While authorities in Uganda have restored internet connectivity five days after it was shut down across the country ahead of the general elections, digital rights organisation NetBlocks estimates the cost of the downtime to digital services (including mobile money) could be in the region of US$9-million.
The internet was restored 18 January after President Yoweri Museveni was declared winner in the polls, an outcome disputed by Museveni’s main opponent Bobi Wine who claims the process was rigged.
Government spokesperson Ofwono Opondo announced that the unprecedented internet shutdown imposed on 13 January, reportedly for alleged national security reasons, had been lifted, but warned of further shutdowns should there be protests.
Opondo said social media platforms were still under review and that a decision would soon be made to restore them depending on the security situation.
“We are waiting to see what happens now that internet connectivity has been restored. But we advise internet users, especially those from the opposition, not to use it to promote hate messages and intimidation,” Opondo said.
Millions of internet users had been unable to send e-mails and use social media platforms.
Museveni accused social media platforms of being biased and arrogant.
He was angered by Facebook’s decision to remove accounts linked to the ruling party after its investigations found that they had been involved in a coordinated operation to maliciously target opposition members.

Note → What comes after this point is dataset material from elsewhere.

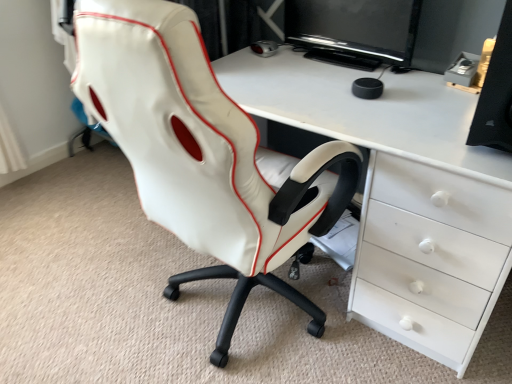
Locate an element on the screen. The image size is (512, 384). free space between black glossy monitor at upper center and black matte speaker at right is located at coordinates (402, 93).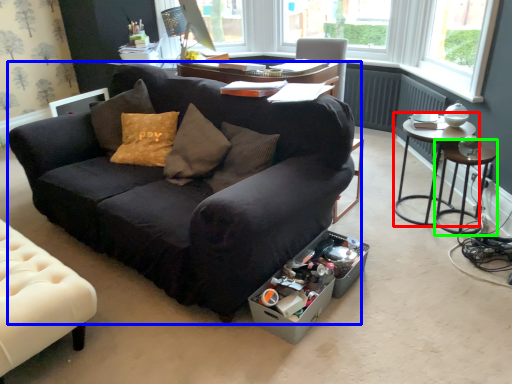
Question: Which object is positioned closest to table (highlighted by a red box)? Select from studio couch (highlighted by a blue box) and side table (highlighted by a green box).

NetBlocks, a digital rights organisation that tracks internet shutdowns, said network data showed a rise in connectivity in the country to 37%, but that core infrastructure, regulatory and government were still switched off.
Alph Toker, CEO of NetBlocks was quoted by AFP news agency saying, “This suggests that Uganda’s election shutdown or at least the procedure under which it was implemented, was planned sometime in advance. This has been one of the more orderly nation-scale network blackouts we’ve tracked.”